With three Republicans supporting her in the 50-50 split Senate, Jackson is on a glidepath to confirmation and on the brink of making history as the third Black justice and only the sixth woman in the court’s more than 200-year history. Beyond the historic element, Democrats have cited her deep experience in nine years on the federal bench and the chance for her to become the first former public defender on the court.
Jackson previously faced more than 30 hours of hearings and interrogation over her record last month. Democrats — and at least one Republican — have cited her deep experience in her nine years on the federal bench and the chance for her to become the first former public defender on the court.
FILE - U.S. Supreme Court nominee Judge Ketanji Brown Jackson speaks during her confirmation hearing before the Senate Judiciary Committee in the Hart Senate Office Building on Capitol Hill March 23, 2022 in Washington, DC.

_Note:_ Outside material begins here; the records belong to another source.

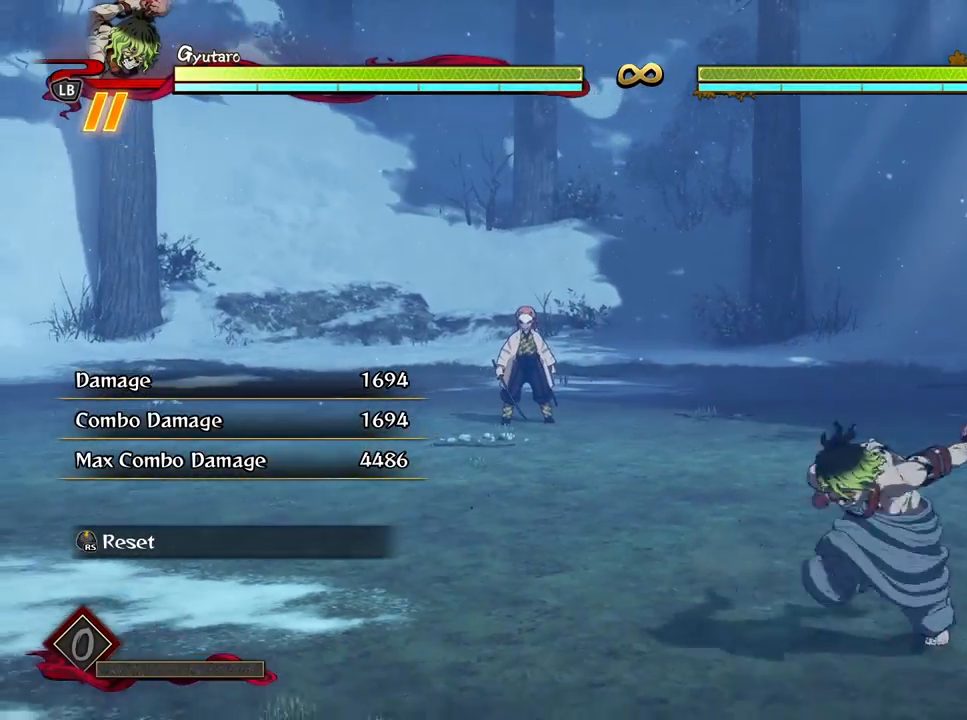
{"buttons": [], "left_stick": "up-right", "right_stick": "center", "events": [[83, "left_stick", "up-left"], [317, "left_stick", "up-right"]]}
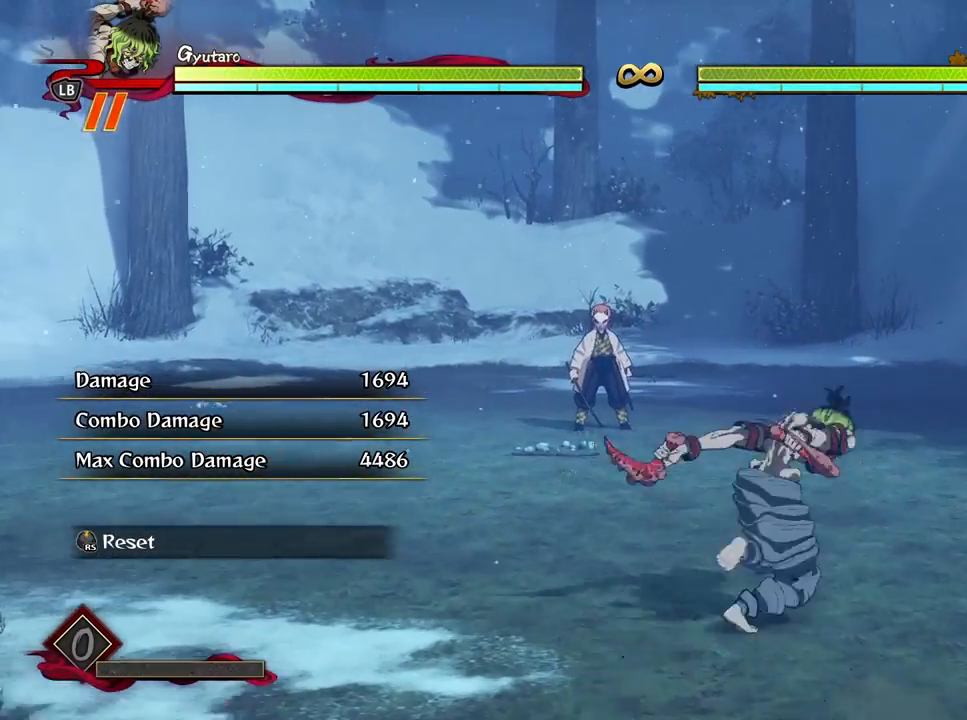
{"buttons": [], "left_stick": "up-right", "right_stick": "center", "events": [[250, "left_stick", "up"], [483, "left_stick", "up-right"]]}
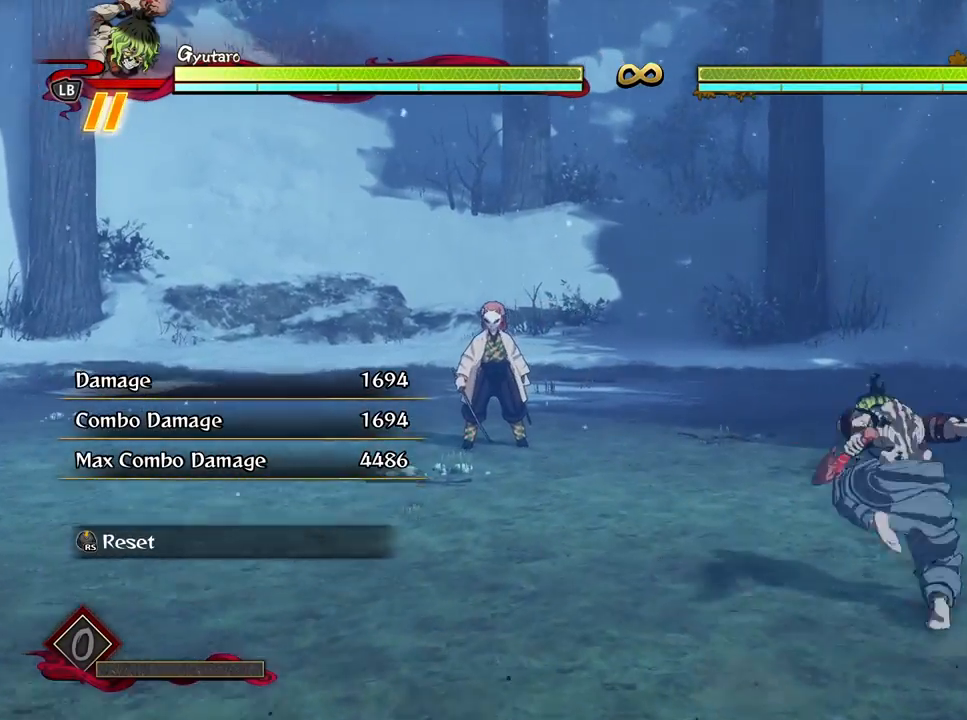
{"buttons": [], "left_stick": "right", "right_stick": "center", "events": [[100, "left_stick", "right"]]}
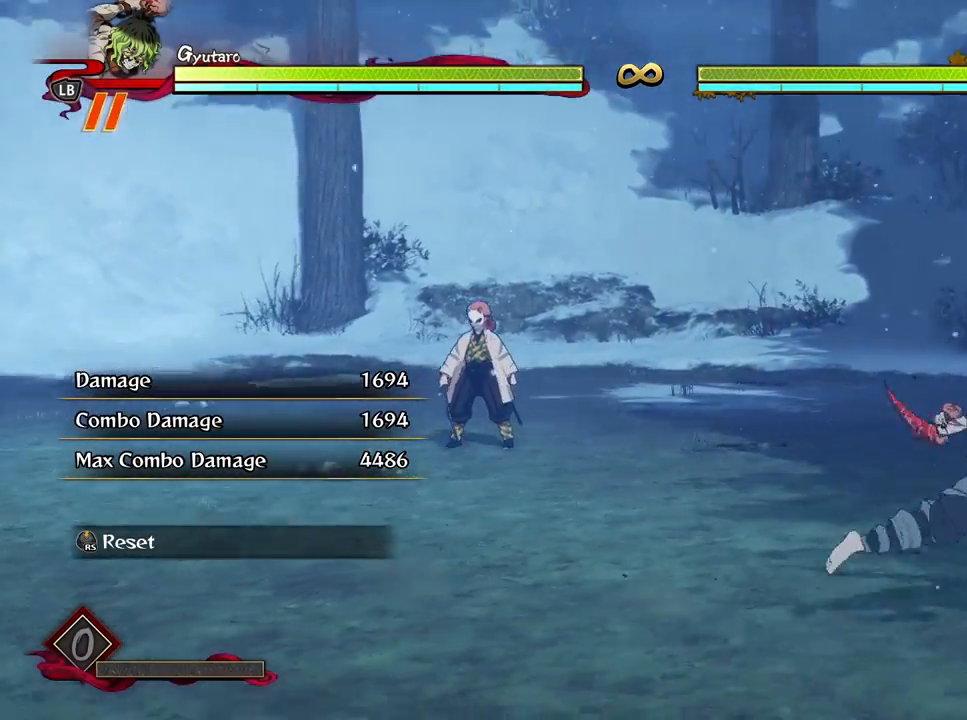
{"buttons": [], "left_stick": "right", "right_stick": "center", "events": [[217, "A", "down"], [317, "A", "up"]]}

The chairman of the Judiciary Committee, Sen. Dick Durbin, D-Ill., said as he opened Monday’s meeting that Jackson has "the highest level of skill, integrity, civility and grace."
"This committee’s action today in nothing less than making history," Durbin said. "I’m honored to be a part of it. I will strongly and proudly support Judge Jackson’s nomination."
The Senate panel’s top Republican, Iowa Sen. Chuck Grassley, said he was opposing Jackson’s nomination because "she and I have fundamental, different views on the role of judges and the role that they should play in our system of government."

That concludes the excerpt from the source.